Parity defined: If a plan offers a mental or addictive disorder health benefit, it must be equal to the medical benefit the beneficiary is entitled to. Parity does not mandate a plan to offer mental health and/or addiction treatment benefits, only to match what is offered regarding the medical benefit.
Addiction is a brain disease and the objective of enacting parity is to achieve the same medical coverage for brain disorders equal to those for other organ systems and medical conditions (relapsing diseases such as diabetes).
Legislative Initiatives currently before Congress are a step in the right direction and will help Addiction Professionals build momentum for more comprehensive legislation.
Why Should the Federal Government Take a Role in This Issue?

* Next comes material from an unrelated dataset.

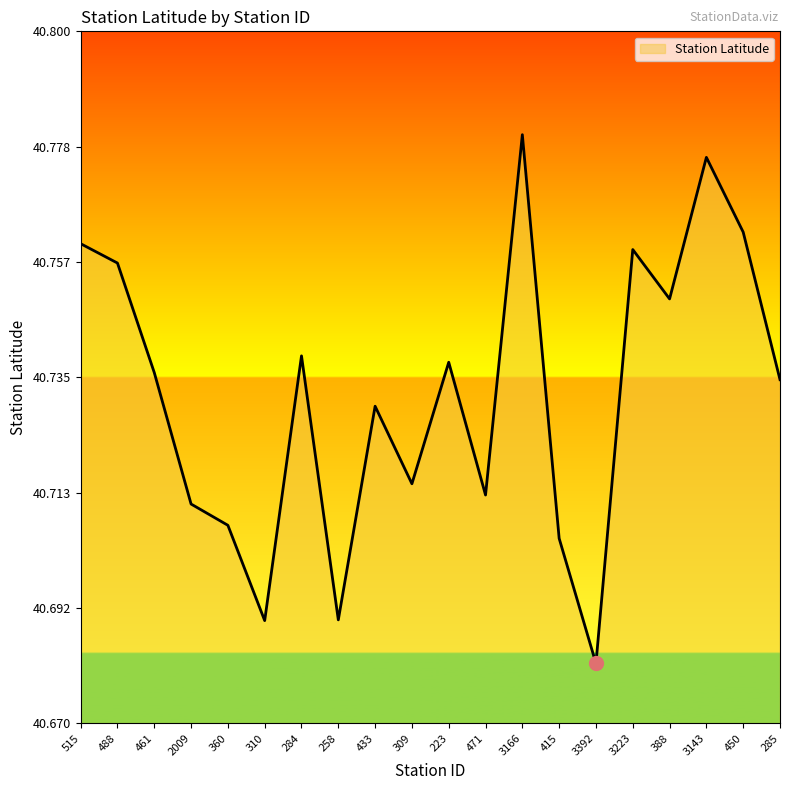

How many lines are shown in the chart?

1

Market forces become "market failures" when addressing a disease mired in stigma and discrimination. NAADAC believes that a federal law is appropriate to correct the current market failure that places an unfair burden on American taxpayers who must pay for the social consequences of insufficient employer provided coverage.

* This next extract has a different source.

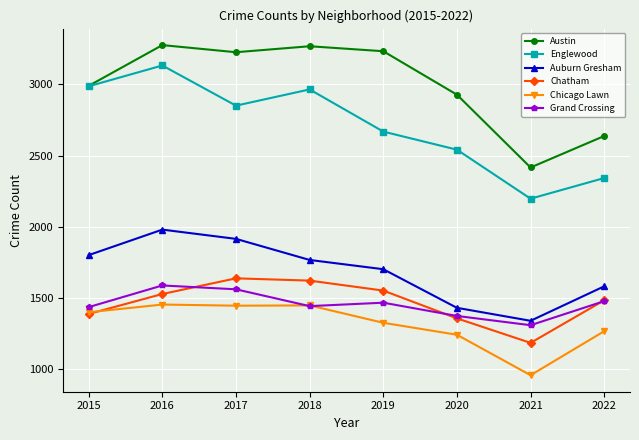

What is the difference between the maximum and minimum values in the Chatham series?

453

If alcoholism and drug addiction is not treated when an individual has employer provided insurance, the costs of addiction only increase. They simply become a negative externality, causing costly problems in other areas of the public and private systems.

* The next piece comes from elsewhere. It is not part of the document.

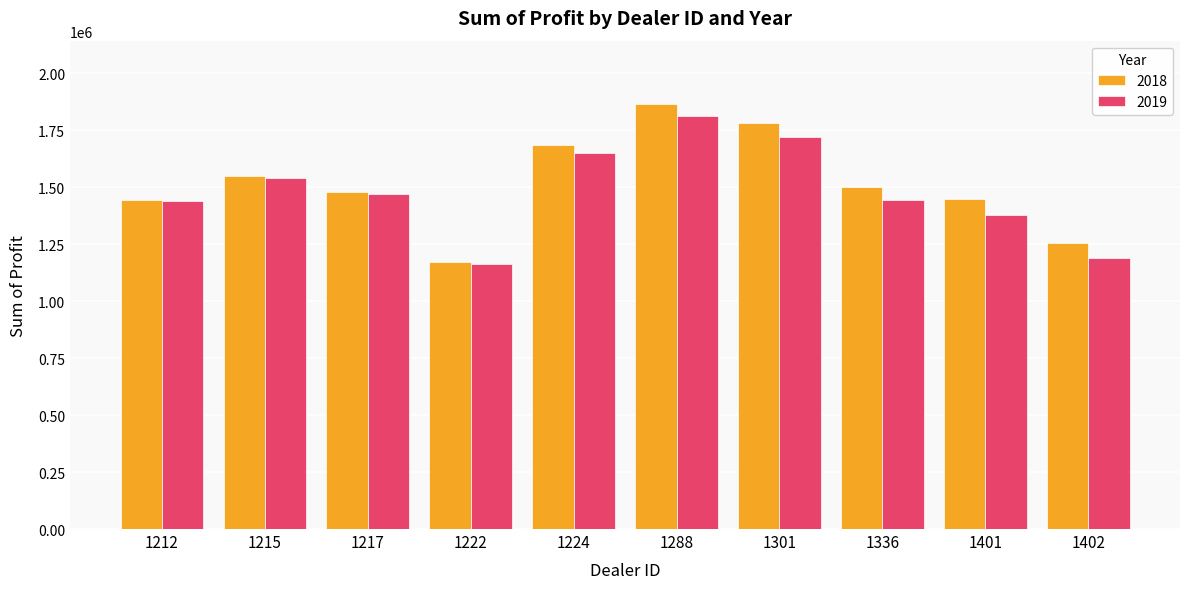

Between 1212 and 1222, which series saw the biggest shift?

2019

When families run out of insurance, as well as personal and retirement savings to pay for treatment, they turn to the public system where costs are picked up by federal, state, county, or city treatment programs. Additional costs are shifted to the community in terms of crime and loss. At these stages of treatment, the costs skyrocket and, in addition to a loss of productivity in the workplace, families are inextricably altered due to the lack of treatment and exacerbation of the disorder.
Costs of alcoholism and drug addiction are also shifted back to the private health system which must deal with numerous alcohol and drug related accidents and diseases such as cirrhosis, fetal alcohol syndrome, AIDS, stroke, Hepatitis C, and Cancer. Costs may also be shifted to the criminal justice system, which deals predominately with individuals with addiction disorders and substance abuse problems.
NAADAC's Perspective on Behavioral Health Parity
NAADAC supports mental health and substance abuse parity legislation at both the state and federal level.
Large scale savings would accrue due to parity and increased accessibility of treatment in lives saved, fewer highway deaths, reductions in theft, reductions in illegal drug trafficking and related violence, reduced use coverage for "medical illness," lower employee absenteeism and greater employee productivity.
We can choose to continue to allow addiction to place an unfair financial burden on taxpayers and exact a terrible toll upon affected American workers and their families, or we can ensure that our health system begins to recognize alcoholism and drug addiction as diseases and treat them, thus saving lives, restoring families, and improving communities.